In 07/2001 I lost my management job, which largely defined who I was at that time. Then 911 hit, and being unemployed I stayed glued to the 24/7 coverage until it started to play out. In 2003 the VA (Veteran’s Administration) diagnosed me with a massive depression disorder, and said I developed my depression while guarding nuclear missile silos from 1975-1979, and awarded me a 70% disability. I have been either unemployed or under employed since I lost my job in 07/2001; I was a manager for a manufacturing company, over seeing the development of computer aided drafting software, utilized to design research laboratories.

In the fall of 2011, every couple weeks my wife & I would host a friendly, very small stakes family poker game. A couple of my wife’s brothers, our sons, who where 29, 26, and 24 at that time? On occasion my father would be in attendance.

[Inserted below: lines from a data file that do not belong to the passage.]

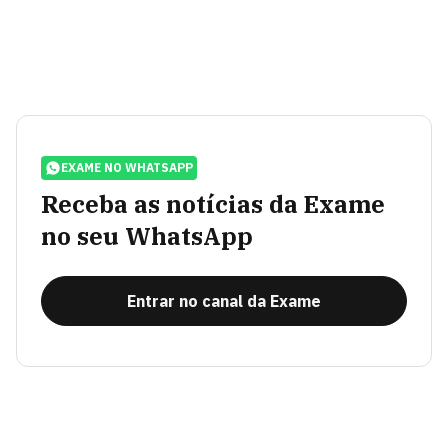
EXAME NO WHATSAPP
Receba as notícias da Exame
no seu WhatsApp
Entrar no canal da Exame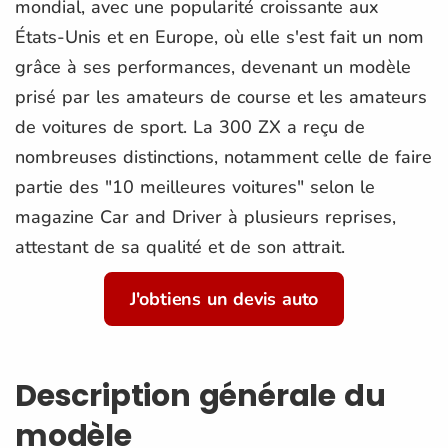
mondial, avec une popularité croissante aux
États-Unis et en Europe, où elle s'est fait un nom
grâce à ses performances, devenant un modèle
prisé par les amateurs de course et les amateurs
de voitures de sport. La 300 ZX a reçu de
nombreuses distinctions, notamment celle de faire
partie des "10 meilleures voitures" selon le
magazine Car and Driver à plusieurs reprises,
attestant de sa qualité et de son attrait.
J'obtiens un devis auto
Description générale du
modèle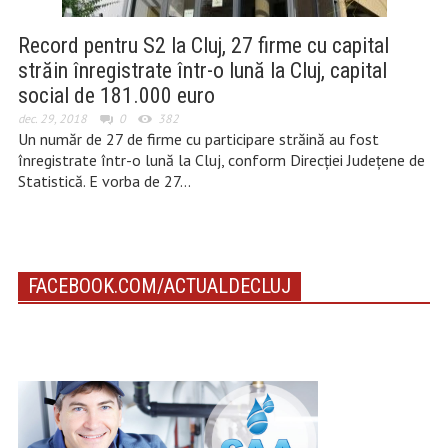
Record pentru S2 la Cluj, 27 firme cu capital
străin înregistrate într-o lună la Cluj, capital
social de 181.000 euro
dec. 29, 2018
0
382
Un număr de 27 de firme cu participare străină au fost
înregistrate într-o lună la Cluj, conform Direcției Județene de
Statistică. E vorba de 27…
FACEBOOK.COM/ACTUALDECLUJ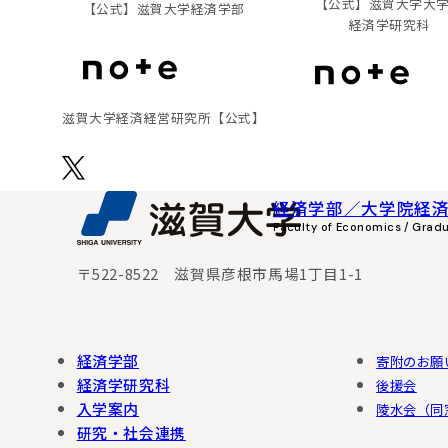
【公式】滋賀大学大
【公式】
滋賀大学経済学部
経済学研究科
滋賀⼤学経済経営研究所
【公式】
経済学部／大学院経
Faculty of Economics / Grad
〒522-8522 滋賀県彦根市馬場1丁目1-1
経済学部
寄附のお願
経済学研究科
後援会
入学案内
陵水会（同
研究・社会連携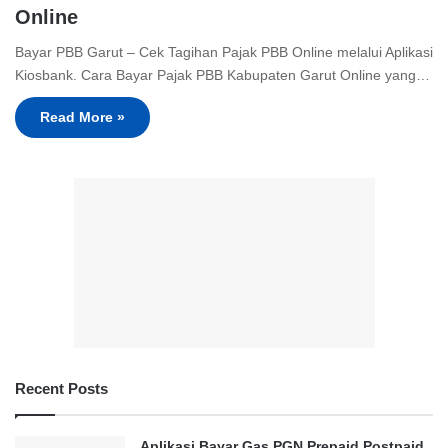
Online
Bayar PBB Garut – Cek Tagihan Pajak PBB Online melalui Aplikasi
Kiosbank. Cara Bayar Pajak PBB Kabupaten Garut Online yang…
Read More »
Recent Posts
Aplikasi Bayar Gas PGN Prepaid Postpaid,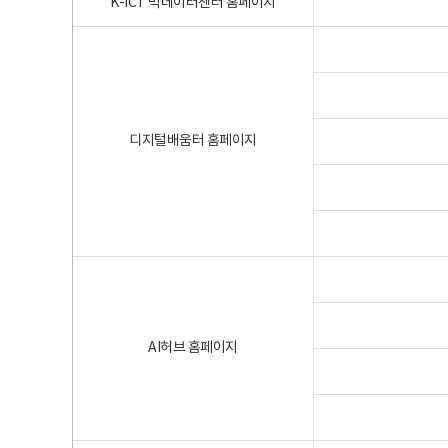
K-ICT 빅데이터센터 홈페이지
디지털배움터 홈페이지
AI허브 홈페이지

At the time I worked a seasonal over night shift at Macy’s, putting merchandise back in order that had been riffled through, by customers throughout the day. Prior to working at Macy’s I spent countless hours playing online chess, or free online poker tournaments. I was looking for something to do overnight on my nights off. On my 55th birthday I decided to gift myself $100 and buy a rack of poker chips at a local casino. In my first session at the Casino I was ahead over $700. It was not so much that I was a good player, but lucky. It happened to be quad Thursday’s, and there where two 10’s on the board while I had two 10’s in my hand. So both the house & the pot gave me a pile of money on the one hand. Any ways, now I had money to play with, I knew in my heart I should not be at the casino, but what else did I have to do on the nights I had off. I decided that I would not loose more then the $100 I started with and then I would be done.